# Exercise directions
Reproduce every one of the following lines word for word.

Stored entries
╭──
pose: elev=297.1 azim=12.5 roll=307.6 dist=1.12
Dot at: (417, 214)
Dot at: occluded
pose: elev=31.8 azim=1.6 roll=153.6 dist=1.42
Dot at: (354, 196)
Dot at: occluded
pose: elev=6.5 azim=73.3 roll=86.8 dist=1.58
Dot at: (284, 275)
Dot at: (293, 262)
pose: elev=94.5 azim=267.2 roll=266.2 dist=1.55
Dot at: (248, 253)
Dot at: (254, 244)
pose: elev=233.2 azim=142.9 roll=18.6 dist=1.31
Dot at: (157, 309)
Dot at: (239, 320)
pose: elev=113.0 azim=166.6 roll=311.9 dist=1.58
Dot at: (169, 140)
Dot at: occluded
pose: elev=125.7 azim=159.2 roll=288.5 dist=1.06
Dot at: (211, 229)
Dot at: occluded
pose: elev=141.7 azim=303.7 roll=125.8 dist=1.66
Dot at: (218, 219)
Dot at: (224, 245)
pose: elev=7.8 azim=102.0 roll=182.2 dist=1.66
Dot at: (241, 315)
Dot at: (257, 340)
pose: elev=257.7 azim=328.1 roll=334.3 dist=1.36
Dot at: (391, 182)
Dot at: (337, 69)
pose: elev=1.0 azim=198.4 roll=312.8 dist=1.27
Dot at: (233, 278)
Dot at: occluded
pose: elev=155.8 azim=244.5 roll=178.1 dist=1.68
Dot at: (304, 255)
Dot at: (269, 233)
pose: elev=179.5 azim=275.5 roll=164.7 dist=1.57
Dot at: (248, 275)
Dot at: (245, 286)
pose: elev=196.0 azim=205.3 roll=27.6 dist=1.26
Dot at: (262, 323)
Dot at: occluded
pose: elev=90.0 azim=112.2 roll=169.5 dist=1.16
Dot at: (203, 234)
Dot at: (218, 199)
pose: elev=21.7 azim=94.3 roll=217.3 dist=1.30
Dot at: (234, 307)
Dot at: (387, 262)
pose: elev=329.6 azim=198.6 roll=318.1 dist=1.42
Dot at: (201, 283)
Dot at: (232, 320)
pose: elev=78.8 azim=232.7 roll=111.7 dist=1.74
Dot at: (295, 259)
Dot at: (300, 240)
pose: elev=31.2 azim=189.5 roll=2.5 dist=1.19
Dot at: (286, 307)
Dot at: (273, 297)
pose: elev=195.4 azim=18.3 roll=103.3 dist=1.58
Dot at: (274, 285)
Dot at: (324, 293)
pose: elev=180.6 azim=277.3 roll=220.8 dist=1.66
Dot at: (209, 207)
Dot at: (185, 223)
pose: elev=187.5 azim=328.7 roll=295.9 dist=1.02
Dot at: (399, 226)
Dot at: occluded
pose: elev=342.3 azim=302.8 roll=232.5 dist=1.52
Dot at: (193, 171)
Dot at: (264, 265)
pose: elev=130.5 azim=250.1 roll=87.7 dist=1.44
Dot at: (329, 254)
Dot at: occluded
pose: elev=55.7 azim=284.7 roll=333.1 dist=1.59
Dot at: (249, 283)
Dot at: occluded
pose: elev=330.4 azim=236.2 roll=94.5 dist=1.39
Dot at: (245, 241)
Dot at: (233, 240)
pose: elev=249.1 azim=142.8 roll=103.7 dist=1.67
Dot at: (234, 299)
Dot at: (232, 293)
╰──
# Full response
pose: elev=297.1 azim=12.5 roll=307.6 dist=1.12
Dot at: (417, 214)
Dot at: occluded
pose: elev=31.8 azim=1.6 roll=153.6 dist=1.42
Dot at: (354, 196)
Dot at: occluded
pose: elev=6.5 azim=73.3 roll=86.8 dist=1.58
Dot at: (284, 275)
Dot at: (293, 262)
pose: elev=94.5 azim=267.2 roll=266.2 dist=1.55
Dot at: (248, 253)
Dot at: (254, 244)
pose: elev=233.2 azim=142.9 roll=18.6 dist=1.31
Dot at: (157, 309)
Dot at: (239, 320)
pose: elev=113.0 azim=166.6 roll=311.9 dist=1.58
Dot at: (169, 140)
Dot at: occluded
pose: elev=125.7 azim=159.2 roll=288.5 dist=1.06
Dot at: (211, 229)
Dot at: occluded
pose: elev=141.7 azim=303.7 roll=125.8 dist=1.66
Dot at: (218, 219)
Dot at: (224, 245)
pose: elev=7.8 azim=102.0 roll=182.2 dist=1.66
Dot at: (241, 315)
Dot at: (257, 340)
pose: elev=257.7 azim=328.1 roll=334.3 dist=1.36
Dot at: (391, 182)
Dot at: (337, 69)
pose: elev=1.0 azim=198.4 roll=312.8 dist=1.27
Dot at: (233, 278)
Dot at: occluded
pose: elev=155.8 azim=244.5 roll=178.1 dist=1.68
Dot at: (304, 255)
Dot at: (269, 233)
pose: elev=179.5 azim=275.5 roll=164.7 dist=1.57
Dot at: (248, 275)
Dot at: (245, 286)
pose: elev=196.0 azim=205.3 roll=27.6 dist=1.26
Dot at: (262, 323)
Dot at: occluded
pose: elev=90.0 azim=112.2 roll=169.5 dist=1.16
Dot at: (203, 234)
Dot at: (218, 199)
pose: elev=21.7 azim=94.3 roll=217.3 dist=1.30
Dot at: (234, 307)
Dot at: (387, 262)
pose: elev=329.6 azim=198.6 roll=318.1 dist=1.42
Dot at: (201, 283)
Dot at: (232, 320)
pose: elev=78.8 azim=232.7 roll=111.7 dist=1.74
Dot at: (295, 259)
Dot at: (300, 240)
pose: elev=31.2 azim=189.5 roll=2.5 dist=1.19
Dot at: (286, 307)
Dot at: (273, 297)
pose: elev=195.4 azim=18.3 roll=103.3 dist=1.58
Dot at: (274, 285)
Dot at: (324, 293)
pose: elev=180.6 azim=277.3 roll=220.8 dist=1.66
Dot at: (209, 207)
Dot at: (185, 223)
pose: elev=187.5 azim=328.7 roll=295.9 dist=1.02
Dot at: (399, 226)
Dot at: occluded
pose: elev=342.3 azim=302.8 roll=232.5 dist=1.52
Dot at: (193, 171)
Dot at: (264, 265)
pose: elev=130.5 azim=250.1 roll=87.7 dist=1.44
Dot at: (329, 254)
Dot at: occluded
pose: elev=55.7 azim=284.7 roll=333.1 dist=1.59
Dot at: (249, 283)
Dot at: occluded
pose: elev=330.4 azim=236.2 roll=94.5 dist=1.39
Dot at: (245, 241)
Dot at: (233, 240)
pose: elev=249.1 azim=142.8 roll=103.7 dist=1.67
Dot at: (234, 299)
Dot at: (232, 293)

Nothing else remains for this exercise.